>> START Page excerpt

Scarlett's Magic is a leopard-printed Savannah cat, acclaimed by the Guinness World Records as the former world's tallest living domestic cat. (The record has since been broken by Arcturus Aldebaran Powers who stands 19.1 inches tall). She first achieved this record in 2009 when she measured 41.87 centimeters or 16.49 inches from shoulder to toe. One year later, she broke her own record by growing over one additional inch, measuring 45.9 centimeters or 18.07 inches from shoulder to toe. Her international achievement can be seen on page 155 in the 2011 Guinness Book. 

In 2010, Scarlett's Magic was also awarded a second Guinness World Record for longest, living, domestic cat (feline) at 108.51 centimeters or 42.72 inches in length and is the first animal to simultaneously hold two Guinness World Records.

Biography
Scarlett's Magic is a Savannah cat, born on March 6, 2008. She is owned by and lives with Marty and Matteo Draper as their pet. Her sweet temperament and unusual appearance make her a celebrity at local schools, libraries, retirement homes, and at the Savannah Cat Shoppe in Southern California.

>> END Page excerpt
>> START Data lines

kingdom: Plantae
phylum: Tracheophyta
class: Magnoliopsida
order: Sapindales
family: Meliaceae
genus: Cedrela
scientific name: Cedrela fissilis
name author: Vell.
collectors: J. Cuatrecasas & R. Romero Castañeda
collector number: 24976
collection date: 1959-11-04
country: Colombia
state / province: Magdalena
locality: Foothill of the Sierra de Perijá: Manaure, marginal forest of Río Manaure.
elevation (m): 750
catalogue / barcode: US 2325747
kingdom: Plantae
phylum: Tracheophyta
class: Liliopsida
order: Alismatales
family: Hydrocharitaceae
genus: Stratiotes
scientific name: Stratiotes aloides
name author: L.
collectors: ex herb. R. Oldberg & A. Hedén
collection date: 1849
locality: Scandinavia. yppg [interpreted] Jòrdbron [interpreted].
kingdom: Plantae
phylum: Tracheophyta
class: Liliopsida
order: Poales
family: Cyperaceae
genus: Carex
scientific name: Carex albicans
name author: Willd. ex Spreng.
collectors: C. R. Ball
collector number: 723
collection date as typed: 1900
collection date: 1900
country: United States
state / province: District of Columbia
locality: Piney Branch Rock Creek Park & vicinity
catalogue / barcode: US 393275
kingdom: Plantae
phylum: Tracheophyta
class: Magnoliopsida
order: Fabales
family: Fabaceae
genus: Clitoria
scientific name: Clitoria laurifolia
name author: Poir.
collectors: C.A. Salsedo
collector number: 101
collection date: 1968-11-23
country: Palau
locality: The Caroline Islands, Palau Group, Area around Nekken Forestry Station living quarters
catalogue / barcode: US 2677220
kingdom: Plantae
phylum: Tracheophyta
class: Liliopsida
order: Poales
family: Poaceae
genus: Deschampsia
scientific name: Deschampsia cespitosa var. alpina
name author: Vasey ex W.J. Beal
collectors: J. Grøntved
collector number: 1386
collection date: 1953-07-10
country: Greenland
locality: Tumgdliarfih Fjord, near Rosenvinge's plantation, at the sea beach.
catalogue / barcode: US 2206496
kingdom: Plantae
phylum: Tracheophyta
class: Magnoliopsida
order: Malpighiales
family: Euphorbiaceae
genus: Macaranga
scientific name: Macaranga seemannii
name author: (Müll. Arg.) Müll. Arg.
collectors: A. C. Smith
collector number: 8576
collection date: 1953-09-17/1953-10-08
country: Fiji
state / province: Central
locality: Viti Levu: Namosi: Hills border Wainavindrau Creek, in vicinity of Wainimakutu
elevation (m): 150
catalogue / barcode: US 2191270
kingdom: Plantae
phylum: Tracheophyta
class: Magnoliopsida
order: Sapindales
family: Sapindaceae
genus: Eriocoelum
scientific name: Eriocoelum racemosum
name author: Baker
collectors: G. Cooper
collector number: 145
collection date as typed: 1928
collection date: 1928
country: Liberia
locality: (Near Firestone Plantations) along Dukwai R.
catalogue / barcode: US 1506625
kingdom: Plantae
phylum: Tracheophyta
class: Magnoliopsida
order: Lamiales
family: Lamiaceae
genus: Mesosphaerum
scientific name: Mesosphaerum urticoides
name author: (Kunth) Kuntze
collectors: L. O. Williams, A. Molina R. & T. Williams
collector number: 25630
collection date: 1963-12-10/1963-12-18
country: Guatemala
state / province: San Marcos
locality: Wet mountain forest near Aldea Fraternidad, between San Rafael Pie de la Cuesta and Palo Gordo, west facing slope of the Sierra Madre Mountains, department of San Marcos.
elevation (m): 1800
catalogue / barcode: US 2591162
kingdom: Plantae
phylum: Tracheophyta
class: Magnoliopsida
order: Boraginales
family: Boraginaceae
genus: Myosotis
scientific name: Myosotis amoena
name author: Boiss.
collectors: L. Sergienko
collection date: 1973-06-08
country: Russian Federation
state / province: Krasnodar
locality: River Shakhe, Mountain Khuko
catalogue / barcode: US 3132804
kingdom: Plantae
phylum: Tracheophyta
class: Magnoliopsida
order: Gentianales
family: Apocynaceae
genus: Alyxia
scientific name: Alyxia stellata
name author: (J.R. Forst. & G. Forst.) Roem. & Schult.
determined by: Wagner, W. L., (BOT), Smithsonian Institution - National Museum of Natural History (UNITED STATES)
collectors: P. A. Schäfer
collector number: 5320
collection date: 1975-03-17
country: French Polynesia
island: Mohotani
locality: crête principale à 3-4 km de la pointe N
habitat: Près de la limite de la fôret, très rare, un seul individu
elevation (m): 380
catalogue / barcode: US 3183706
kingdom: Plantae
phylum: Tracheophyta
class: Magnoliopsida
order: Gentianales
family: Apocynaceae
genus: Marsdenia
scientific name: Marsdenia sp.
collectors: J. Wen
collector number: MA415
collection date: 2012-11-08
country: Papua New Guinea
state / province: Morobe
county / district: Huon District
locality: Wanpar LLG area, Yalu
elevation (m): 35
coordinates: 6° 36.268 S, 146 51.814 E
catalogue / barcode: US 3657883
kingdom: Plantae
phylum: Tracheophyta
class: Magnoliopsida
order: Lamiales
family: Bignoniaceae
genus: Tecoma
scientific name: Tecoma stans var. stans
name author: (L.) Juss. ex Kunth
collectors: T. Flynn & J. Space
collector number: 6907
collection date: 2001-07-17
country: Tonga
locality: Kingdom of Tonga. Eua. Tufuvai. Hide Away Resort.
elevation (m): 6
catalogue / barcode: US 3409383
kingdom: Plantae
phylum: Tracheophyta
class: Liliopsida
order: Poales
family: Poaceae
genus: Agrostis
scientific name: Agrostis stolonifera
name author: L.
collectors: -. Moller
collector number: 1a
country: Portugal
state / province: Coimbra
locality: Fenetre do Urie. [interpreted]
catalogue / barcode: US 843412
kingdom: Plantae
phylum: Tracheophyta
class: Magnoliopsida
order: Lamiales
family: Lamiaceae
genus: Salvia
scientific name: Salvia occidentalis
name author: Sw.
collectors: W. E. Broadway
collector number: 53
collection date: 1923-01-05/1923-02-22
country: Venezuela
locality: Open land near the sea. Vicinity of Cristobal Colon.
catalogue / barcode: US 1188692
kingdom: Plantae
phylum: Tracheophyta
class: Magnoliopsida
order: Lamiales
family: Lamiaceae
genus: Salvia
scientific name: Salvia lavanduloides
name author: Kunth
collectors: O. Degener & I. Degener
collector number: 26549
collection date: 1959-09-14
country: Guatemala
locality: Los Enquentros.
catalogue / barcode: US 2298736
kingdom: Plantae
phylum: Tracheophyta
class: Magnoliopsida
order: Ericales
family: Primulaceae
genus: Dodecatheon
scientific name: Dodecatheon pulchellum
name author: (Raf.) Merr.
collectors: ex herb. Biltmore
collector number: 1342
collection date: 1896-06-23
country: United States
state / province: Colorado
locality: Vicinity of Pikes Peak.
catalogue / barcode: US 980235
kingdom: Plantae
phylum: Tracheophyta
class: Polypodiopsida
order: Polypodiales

>> END Data lines

Exercises:
**1)** Answer these questions from the page about Scarlett's Magic:
(a) What was her shoulder-to-toe height when she first set the tallest-cat record in 2009?
(b) How long was she when she got the record for longest living domestic cat?
(c) On what date was she born?
**2)** Carry on the page about Scarlett's Magic, starting right after its last sentence.

Answers to each task:
**1)**
(a) 41.87 centimeters, or 16.49 inches.
(b) 108.51 centimeters, or 42.72 inches.
(c) March 6, 2008.

**2)**
Corona
March 12, 2010: Scarlett's Magic, a Savannah cat owned by the Draper family Leon S. Draper, Kimberly Saunders, Martin "Marty" Draper and Matthew "Matteo" Draper was awarded the key to the city of Corona for being recognized in the 2011 Guinness Book of World Records as the World's Tallest Cat, measuring 45.9 centimeters (18.1 inches) from shoulder to toe.

Recognition
On March 12, 2010, Scarlett's Magic was awarded the "Key to the City" of Corona, California for her role in the local community and recognition by the Guinness World Records. She has also made several national television appearances including on Live with Regis and Kelly and Animal Planet.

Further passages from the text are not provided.